Si vous connaissez un peu l’histoire du Vieux-Tours, vous avez peut-être déjà entendu parler de la Maison Tristan, au 16 Rue Briçonnet. Cette historique demeure du XVe siècle va exceptionnellement rouvrir pendant deux week-ends pour une vaste exposition d’un trio d’artistes qui organise, en prime, un riche programme d’animations.
Plus de 60 oeuvres, peintures, sculptures, petits et grands formats seront à découvrir samedi 30 mai, dimanche 31 puis du 5 au 7 juin dans les salles recouvertes de pierres de la Maison Tristan, à deux pas de la Place Plumereau et de la Fac des Tanneurs. “C’est un lieu qui avait déjà accueilli des expositions et le propriétaire – Mr Combe – l’a mis à notre disposition” raconte Hugues Thomas-Castelneau, l’un des trois artistes mobilisés sur ce projet.
Originaire de Tours, autodidacte, celui qui se fait appeler Carlo Scuro et qui travaille à la Commission Européenne de Bruxelles est associé avec son père Pierre (Thomas l’Imposteur) et Jean-Claude Lardrot pour recréer une Cour des Miracles qui s’annonce assez spectaculaire. Et totalement gratuite.

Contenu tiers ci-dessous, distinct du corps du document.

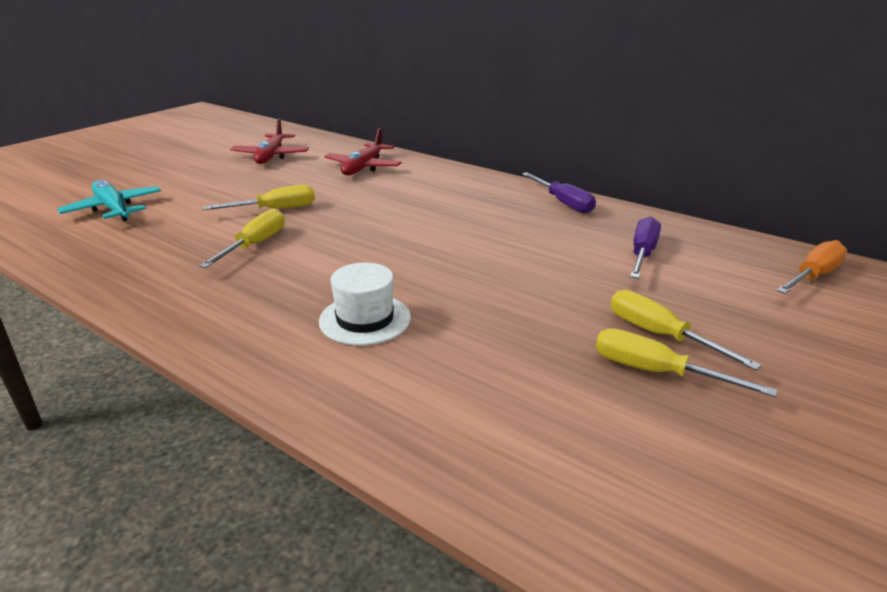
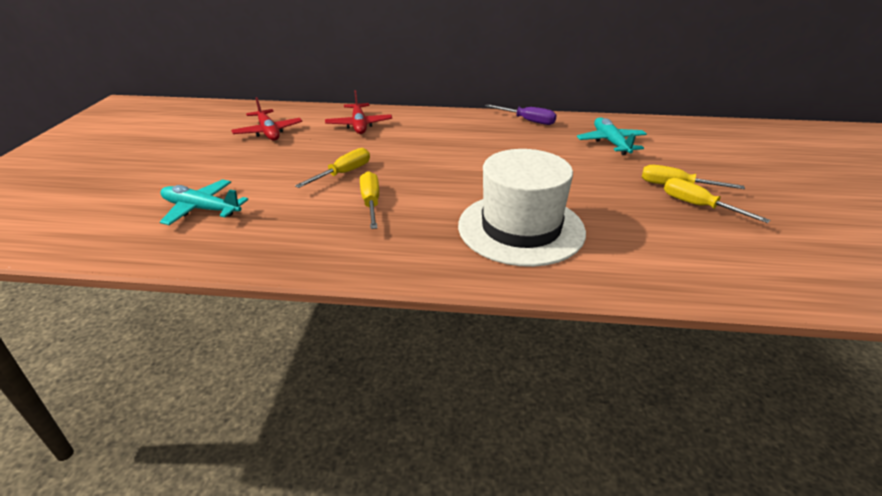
camera: 30 degrees left, 5 degrees up
(365, 319) = (521, 228): white hat -> white hat, size x1.94
(642, 253) = (610, 142): purple screwdriver -> turquoise plane
(656, 372) = (698, 206): yellow screwdriver -> yellow screwdriver turned 45 degrees clockwise
(812, 276) = (699, 133): orange screwdriver -> none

“On a cherché un lieu et on s’est adapté à lui” raconte Hugues Thomas-Cazenave, inspiré par l’identité de la bâtisse du XVe siècle. “Je trouve que ce bâtiment a un côté assez mystérieux. On dirait une espèce de tour, avec des petits recoins. On tombe sur des pièces comme ça. Nous on va arriver avec notre univers coloré et farfelu dans ce monument mystérieux où la légende dit qu’il a accueilli le bourreau de Charles VI…”

“Jean-Claude Lardrot avait déjà exposé dans ce lieu quand il appartenait à la Ville de Tours. Et on a eu la surprise que le propriétaire dise oui pour notre projet joyeux et festif” explique pour sa part Pierre Thomas-Castelneau, qui avait spotté d’autres endroits comme l’ancienne maison close L’Etoile Bleue qu’il a jugée moins adaptée.
“On a été très impressionnés par ce lieu et la générosité du propriétaire. Il y a des mystères… et il ne m’en fallait pas plus pour creuser” poursuit le neurologue de profession qui donnera une conférence sur une grande énigme de l’histoire : La Manie Dansante, quand des femmes se sont subitement mises à danser sans discontinuer et sans raison apparente (le 31 à 17h).
A propos d’énigmes, Pierre est aussi à la manœuvre pour l’élaboration d’un rallye médiéval dans le Vieux-Tours, avec un départ le 6 juin à 15h. “Une façon de faire vivre l’histoire de Tours dans l’histoire de France” nous dit-il, avec un plongeon en 1426.
Ce qui devait donc être au départ “une exposition entre trois artistes” (avec quand même pas mal de créations inédites, dont une fresque en escargot de Jean-Claude Lardrot) devient “un mini festival” : “On est créatifs, ou on ne l’est pas” commente Pierre Thomas-Castelneau, ravi d’avoir été entouré de pas mal de proches pour tout construire (également de la musique, du théâtre…). A découvrir donc pendant 5 jours seulement.